Being a minority is something she had become accustomed to, as she often was one of a handful of Hispanic students in advanced courses in high school. But she decided to join WOCHA to be surrounded by people who do look like her and have the same goals for success, Camacho said.
“It reminded me I’m not alone, … there are other women like me,” she added. “To surround yourself with those people helps you continue on (your) path.”
Alexis Montoya said the WOCHA program helped her accomplish her goal of a college degree. She graduated last spring and is working at RIT as a social media community manager for its “Behind the Bricks” office. The Bronx native is the first woman in her family to graduate from college, added Montoya.

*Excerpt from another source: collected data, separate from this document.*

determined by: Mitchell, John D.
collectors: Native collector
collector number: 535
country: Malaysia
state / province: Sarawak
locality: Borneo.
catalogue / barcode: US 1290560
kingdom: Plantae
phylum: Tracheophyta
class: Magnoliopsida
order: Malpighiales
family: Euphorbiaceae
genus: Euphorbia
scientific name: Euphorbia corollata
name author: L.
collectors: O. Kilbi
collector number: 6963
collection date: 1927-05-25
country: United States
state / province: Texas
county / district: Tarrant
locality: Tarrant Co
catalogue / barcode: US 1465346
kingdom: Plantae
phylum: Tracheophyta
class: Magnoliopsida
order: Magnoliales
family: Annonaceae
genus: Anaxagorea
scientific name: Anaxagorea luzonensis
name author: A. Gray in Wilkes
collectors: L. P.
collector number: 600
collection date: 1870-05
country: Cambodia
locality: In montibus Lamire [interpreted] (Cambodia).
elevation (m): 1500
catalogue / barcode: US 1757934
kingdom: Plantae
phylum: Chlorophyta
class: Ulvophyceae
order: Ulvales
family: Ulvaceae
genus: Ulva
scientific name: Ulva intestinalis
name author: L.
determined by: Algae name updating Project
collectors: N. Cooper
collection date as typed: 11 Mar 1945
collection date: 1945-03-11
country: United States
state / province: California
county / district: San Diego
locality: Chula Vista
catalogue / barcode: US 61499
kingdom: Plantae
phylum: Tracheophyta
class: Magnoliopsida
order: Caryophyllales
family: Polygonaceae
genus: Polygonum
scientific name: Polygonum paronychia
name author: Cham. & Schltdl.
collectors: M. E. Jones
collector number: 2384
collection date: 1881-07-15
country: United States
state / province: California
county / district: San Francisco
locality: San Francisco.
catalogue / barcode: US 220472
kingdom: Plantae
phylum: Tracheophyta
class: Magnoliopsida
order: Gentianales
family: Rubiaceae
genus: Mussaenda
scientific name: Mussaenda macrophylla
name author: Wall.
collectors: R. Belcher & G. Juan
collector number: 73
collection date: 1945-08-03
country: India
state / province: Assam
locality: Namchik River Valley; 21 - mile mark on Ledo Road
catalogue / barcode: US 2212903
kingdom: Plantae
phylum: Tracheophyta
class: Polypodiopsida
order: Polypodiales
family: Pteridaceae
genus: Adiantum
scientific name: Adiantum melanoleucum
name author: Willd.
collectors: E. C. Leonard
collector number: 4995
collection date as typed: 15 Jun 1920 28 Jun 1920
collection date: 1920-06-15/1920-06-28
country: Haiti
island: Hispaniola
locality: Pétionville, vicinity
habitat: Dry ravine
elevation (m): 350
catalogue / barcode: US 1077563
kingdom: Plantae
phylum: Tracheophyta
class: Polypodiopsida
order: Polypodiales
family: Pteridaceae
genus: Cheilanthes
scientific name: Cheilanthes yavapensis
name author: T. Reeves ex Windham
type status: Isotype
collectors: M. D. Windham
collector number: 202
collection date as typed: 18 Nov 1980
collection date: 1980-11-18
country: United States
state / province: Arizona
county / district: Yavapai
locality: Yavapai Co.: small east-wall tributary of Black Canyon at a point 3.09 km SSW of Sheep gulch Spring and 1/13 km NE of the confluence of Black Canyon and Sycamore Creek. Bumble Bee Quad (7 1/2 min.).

“WOCHA allowed me to be around women whose experiences I could relate to and learn from,” she said. “My (WOCHA group) had some amazing women who taught me so much and supported me throughout my time at RIT. It was having this support and inspiration that helped me succeed. … (Before WOCHA) I had little insight into how to best navigate this very complex college life. It was crucial for me to connect with other women of color at this predominantly white male institute. Because for a while, it felt like I didn’t belong in this setting. To have WOCHA hand me the tools to succeed and encourage me along the way did so much for my success and growth as a Latina professional.”
Thomas Chew, director of Brockport’s Academic Success Center, said offering an array of support for students is invaluable to their success as well as the college’s. His office provides academic, mentoring and counseling services, and he noted that sometimes the work is as simple as providing guidance on study skills.
“So many people feel an outsiderness or underprepared, and that’s not true,” he said. “There is support everywhere. We can provide you with what you need. … Sometimes, it’s just someone sitting with you.”